Ranking the NFL’s top five playmaker groups; plus, a theory on the trading frenzy and an overlooked coach

Raise your hand if you expected the Minnesota Vikings to immediately emerge as contenders under first-time head coach Kevin O’Connell. It’s Week 9, and the 6-1 Vikes hold a four-game lead in the loss column over the rest of the NFC North. Nobody saw that coming.

While I am in the cluster of football observers who were uncertain about Minnesota’s potential coming into this season, I am not surprised the team is flourishing under the direction of a head coach with exceptional communication skills and leadership ability.

As a former counselor with O’Connell at a series of prep football events (Elite 11) in the early 2010s, I watched him work closely with young quarterbacks in a camp environment near the end of his playing career.
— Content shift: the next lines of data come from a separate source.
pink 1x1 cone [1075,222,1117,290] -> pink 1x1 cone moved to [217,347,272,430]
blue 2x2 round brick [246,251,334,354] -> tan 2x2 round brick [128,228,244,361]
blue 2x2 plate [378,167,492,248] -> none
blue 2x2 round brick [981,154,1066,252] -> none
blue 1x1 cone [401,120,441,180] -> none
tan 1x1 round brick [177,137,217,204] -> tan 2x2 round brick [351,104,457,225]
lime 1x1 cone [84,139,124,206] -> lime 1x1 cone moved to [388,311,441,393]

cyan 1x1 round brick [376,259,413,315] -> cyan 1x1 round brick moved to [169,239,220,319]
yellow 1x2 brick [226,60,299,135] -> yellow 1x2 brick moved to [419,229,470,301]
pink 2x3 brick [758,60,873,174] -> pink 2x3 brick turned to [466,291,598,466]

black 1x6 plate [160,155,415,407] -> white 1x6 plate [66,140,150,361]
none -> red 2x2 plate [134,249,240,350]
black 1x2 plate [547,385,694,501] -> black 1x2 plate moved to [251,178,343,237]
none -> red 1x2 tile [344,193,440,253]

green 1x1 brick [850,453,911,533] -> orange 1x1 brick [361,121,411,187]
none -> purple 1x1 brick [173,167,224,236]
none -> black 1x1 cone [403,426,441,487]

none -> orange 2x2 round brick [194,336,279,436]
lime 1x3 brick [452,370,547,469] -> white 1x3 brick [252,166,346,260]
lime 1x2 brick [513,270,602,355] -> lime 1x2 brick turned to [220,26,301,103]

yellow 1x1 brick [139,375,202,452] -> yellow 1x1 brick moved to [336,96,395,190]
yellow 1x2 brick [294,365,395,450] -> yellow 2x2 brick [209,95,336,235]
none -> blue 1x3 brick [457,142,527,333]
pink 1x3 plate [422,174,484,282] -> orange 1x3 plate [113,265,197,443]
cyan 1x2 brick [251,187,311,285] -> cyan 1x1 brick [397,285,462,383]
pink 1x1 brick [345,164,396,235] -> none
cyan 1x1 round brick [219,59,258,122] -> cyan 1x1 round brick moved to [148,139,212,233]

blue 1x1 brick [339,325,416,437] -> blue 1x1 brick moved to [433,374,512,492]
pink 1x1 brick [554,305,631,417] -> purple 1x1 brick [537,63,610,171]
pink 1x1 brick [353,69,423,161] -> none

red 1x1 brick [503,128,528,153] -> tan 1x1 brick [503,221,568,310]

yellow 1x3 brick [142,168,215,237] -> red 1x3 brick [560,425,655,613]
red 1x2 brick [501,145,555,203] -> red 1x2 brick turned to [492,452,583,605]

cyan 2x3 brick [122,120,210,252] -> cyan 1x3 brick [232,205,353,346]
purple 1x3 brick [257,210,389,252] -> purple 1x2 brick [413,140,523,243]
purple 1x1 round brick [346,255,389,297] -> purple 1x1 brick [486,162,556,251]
Although working at a quarterback camp obviously is not the same as leading a NFL team, the job requires a combination of savvy communication, patience and teaching skills. That’s how you get high school players to master schemes, footwork and fundamentals. And that’s a transferable skill that makes it easier to guide a group of ambitious professionals in 2022. From utilizing various teaching tactics to helping inexperienced players understand complex concepts to whispering sweet nothings in the quarterback’s ear to build up his confidence, the experience of coaching high schoolers helped O’Connell learn how to relate to today’s players. I really believe that.

Just look at how he helped Justin Jefferson take his game to another level in his third season. After some early-season struggles in which the Pro Bowl pass catcher did not get enough touches, O’Connell made a concerted effort to feed the WR1 a slew of targets throughout October. The Vikings’ play-caller scripted in some easy touches on screens, quicks and isolation routes to keep the wideout engaged in the game. In addition, O’Connell incorporated some motions, shifts and different alignments to put Jefferson in a prime position to get the ball against any coverage.

With his top playmaker happy and engaged, the offense has clicked despite a schematic makeover. Part of the attack’s success is certainly tied to Kirk Cousins‘ steady play over the first half of the season. While the raw numbers might suggest otherwise — Cousins’ pass yards per game, yards per attempt and passer rating are down from 2021 — the 11th-year pro has made enough critical plays to help his team win five straight games. And here’s the vital part: O’Connell has thrown his support behind his quarterback at every turn. This is a drastic departure from how his predecessor treated the quarterback, but it could certainly pay off for the rookie head man, with a more confident QB1 willing to heed his coach’s advice because he feels the love and support. Given the importance of the head coach-quarterback dynamic, O’Connell’s communication skills and relationship-building tactics have created a trust between players and coaches that is essential to a team’s long-term success.